I've been doing this ongoing, multitiered project about Octavia E. Butler. Part of it is exploring events from her novels, but a lot of it is exploring her personal life and the overlaps with my own lived experience in Southern California. It began from knowing that she grew up in Pasadena, where I also grew up, and that we also went to the same high school. It got me thinking about the parallels in the things we saw and grew up around, particularly the presence of rocket science in Pasadena and the large science-fiction community in Los Angeles. Also, her family migrated from the South to California, which is part of a broader migration of Black Americans from the South to the West, which is less commonly discussed. Realizing there were some parallels in her family's migration and my own family’s, it made me think about how all those things were playing a role in what she was writing and her relationship to Southern California, and particularly Los Angeles and Pasadena.

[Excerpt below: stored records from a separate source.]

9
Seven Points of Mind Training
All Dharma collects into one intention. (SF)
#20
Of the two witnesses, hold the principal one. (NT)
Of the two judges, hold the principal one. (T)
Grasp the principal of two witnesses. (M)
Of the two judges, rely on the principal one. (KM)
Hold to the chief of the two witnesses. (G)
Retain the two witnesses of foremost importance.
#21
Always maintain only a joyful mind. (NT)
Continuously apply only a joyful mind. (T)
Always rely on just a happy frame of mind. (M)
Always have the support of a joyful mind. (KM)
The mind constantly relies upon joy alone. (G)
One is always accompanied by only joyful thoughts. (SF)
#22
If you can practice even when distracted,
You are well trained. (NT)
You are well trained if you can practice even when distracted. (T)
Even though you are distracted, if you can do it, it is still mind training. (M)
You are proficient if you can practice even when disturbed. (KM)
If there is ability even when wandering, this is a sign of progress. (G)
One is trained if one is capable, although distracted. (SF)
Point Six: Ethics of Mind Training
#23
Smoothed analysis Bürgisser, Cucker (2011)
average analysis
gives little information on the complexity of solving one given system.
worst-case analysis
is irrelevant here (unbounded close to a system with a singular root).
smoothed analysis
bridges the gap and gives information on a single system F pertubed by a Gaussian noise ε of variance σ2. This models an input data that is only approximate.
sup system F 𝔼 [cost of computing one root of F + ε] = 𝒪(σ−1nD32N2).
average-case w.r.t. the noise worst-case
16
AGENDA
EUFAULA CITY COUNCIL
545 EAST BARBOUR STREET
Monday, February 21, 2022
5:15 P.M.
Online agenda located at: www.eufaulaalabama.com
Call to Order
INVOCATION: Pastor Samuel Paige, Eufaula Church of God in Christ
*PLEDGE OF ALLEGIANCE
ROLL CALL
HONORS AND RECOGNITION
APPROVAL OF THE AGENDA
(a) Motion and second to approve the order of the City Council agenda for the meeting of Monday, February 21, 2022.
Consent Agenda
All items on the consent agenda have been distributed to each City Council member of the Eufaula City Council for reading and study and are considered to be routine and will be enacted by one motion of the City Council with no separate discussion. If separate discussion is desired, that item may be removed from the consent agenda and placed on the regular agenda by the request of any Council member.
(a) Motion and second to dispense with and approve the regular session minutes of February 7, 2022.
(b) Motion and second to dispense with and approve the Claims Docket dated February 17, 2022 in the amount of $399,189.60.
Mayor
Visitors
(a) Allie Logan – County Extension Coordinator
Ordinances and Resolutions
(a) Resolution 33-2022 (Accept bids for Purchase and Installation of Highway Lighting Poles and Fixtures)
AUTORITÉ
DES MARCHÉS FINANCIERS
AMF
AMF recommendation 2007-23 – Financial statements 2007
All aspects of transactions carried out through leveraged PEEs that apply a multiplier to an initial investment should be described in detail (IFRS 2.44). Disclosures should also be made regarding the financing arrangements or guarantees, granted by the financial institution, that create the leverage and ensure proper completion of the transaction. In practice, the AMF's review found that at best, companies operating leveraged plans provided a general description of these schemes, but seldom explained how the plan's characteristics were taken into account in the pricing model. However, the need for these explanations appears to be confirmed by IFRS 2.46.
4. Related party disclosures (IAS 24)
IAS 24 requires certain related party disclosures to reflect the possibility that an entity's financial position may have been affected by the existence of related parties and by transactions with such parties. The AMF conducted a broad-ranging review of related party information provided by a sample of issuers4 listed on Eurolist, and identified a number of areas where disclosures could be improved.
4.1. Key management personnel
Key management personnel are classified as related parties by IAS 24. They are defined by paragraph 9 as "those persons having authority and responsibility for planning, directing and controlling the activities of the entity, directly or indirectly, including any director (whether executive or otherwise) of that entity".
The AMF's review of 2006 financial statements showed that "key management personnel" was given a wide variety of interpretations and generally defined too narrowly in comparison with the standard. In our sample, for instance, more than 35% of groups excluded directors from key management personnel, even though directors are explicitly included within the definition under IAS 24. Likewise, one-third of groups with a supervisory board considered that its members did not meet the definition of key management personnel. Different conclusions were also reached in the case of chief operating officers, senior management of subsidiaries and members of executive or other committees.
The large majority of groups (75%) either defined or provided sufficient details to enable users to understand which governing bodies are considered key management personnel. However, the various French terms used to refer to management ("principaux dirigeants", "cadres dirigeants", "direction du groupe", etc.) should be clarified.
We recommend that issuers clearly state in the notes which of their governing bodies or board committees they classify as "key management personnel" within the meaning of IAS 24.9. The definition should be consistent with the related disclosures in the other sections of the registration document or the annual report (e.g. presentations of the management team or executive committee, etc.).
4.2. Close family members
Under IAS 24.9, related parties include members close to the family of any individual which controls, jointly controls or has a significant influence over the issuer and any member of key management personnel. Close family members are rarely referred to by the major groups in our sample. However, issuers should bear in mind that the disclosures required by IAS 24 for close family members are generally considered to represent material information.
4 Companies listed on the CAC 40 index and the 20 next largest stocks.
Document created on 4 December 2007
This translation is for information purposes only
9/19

I've been really getting deep into the research of Octavia E. Butler’s life and visiting her archive at the Huntington Library. She talks about her grandmother Estella Butler having some land in Apple Valley, near Victorville, after she moved from the South to California in the 1930s, and there was a chicken farm. The way Butler talks about it, she remembers it burning down when she was really small and being carried out at night from this burning place. I think that's partly why fire is such a trope in many of her novels — it's a formative event or a transitional moment in a lot of the stories that she tells. I was really interested in this recurring event of fire being related to a personal experience of hers. I got to thinking about the chicken coop because I imagine her grandmother and her mother moving to California, trying to make their way in this new place. Butler’s mother worked for a long time as a maid in wealthy white people's homes. I was thinking about Butler’s grandmother moving, having this chicken farm, and then her granddaughter becoming a well-known author and just that progression of trying to make one's way in a place. For me, the chicken coop was a symbolic architectural form that represented migration and place-making for them.
It's interesting that there's no visual record of the chicken coop; there are no photos of it. I took a trip out to the area in Apple Valley. I've been working for a while with Ayana Jamieson, who's the founder of the Octavia E. Butler Legacy Network — she's been a thought partner for me throughout this project, and she told me where in the desert this place probably was. I took some photos of the land. There are some ruins there from some homes that could be part of the house that they lived in or may not be, we don't really know. I didn't really have a visual reference for what the farm looked like, and so going there was my first attempt at trying to find some trace of the place.
I used different ways to imagine what the coop might have looked like around the time that it burned down, probably in the early ’50s. I used Midjourney, which is an AI tool where you write prompts, and you can include reference images. I used reference images that I took when I visited the land in Apple Valley and images of other chicken coops that I've been looking at. Using that and a prompt that I came up with, I came out with these images that maybe resemble what a chicken coop of that moment would have looked like.
Octavia E. Butler's work speaks a lot to me, not necessarily of the end of the world but of the future of the world and portrays it in a way that's pretty bleak. She describes a lot of her writing as cautionary tales — what could happen if we don't change our ways — particularly the “Parable of the Sower” series. Even though in her novels the world continues to go on for quite a while, it's not a place that we want to live in. A lot of her themes reflect what’s going on now and has been going on for a long time, such as right-wing, Christian conservativism, the forced removal of children, putting people into slavery, and the race or impulse to go “to the stars” or colonize Mars.
Los Angeles as a place is very prone to science-fiction thinking. The mythology of it as an aspirational place that has so much potential, with beautiful land, and as a site of imagining a perfect city are all baked into the history of Los Angeles. I think that translates into a lot of the writing that has come out of Los Angeles. At the same time, when thinking about this concept of the end of the world, it’s not a totalizing event, it's more of a spectrum of things that people experience. You could think of Butler’s family’s migration as a response to the world that they knew being over — escaping racial terror in the South and trying to move somewhere new, where they could have a new life and have a new source of labor. That's sort of like the world ending as well. You could think of this idea of end of the world as happening in multiple moments and an ongoing thing that is being contended with, by her family and by all of us.
American Artist makes thought experiments that mine the history of technology, race and knowledge production, beginning with their legal name change in 2013. Artist, born in Pasadena, now lives and works in New York.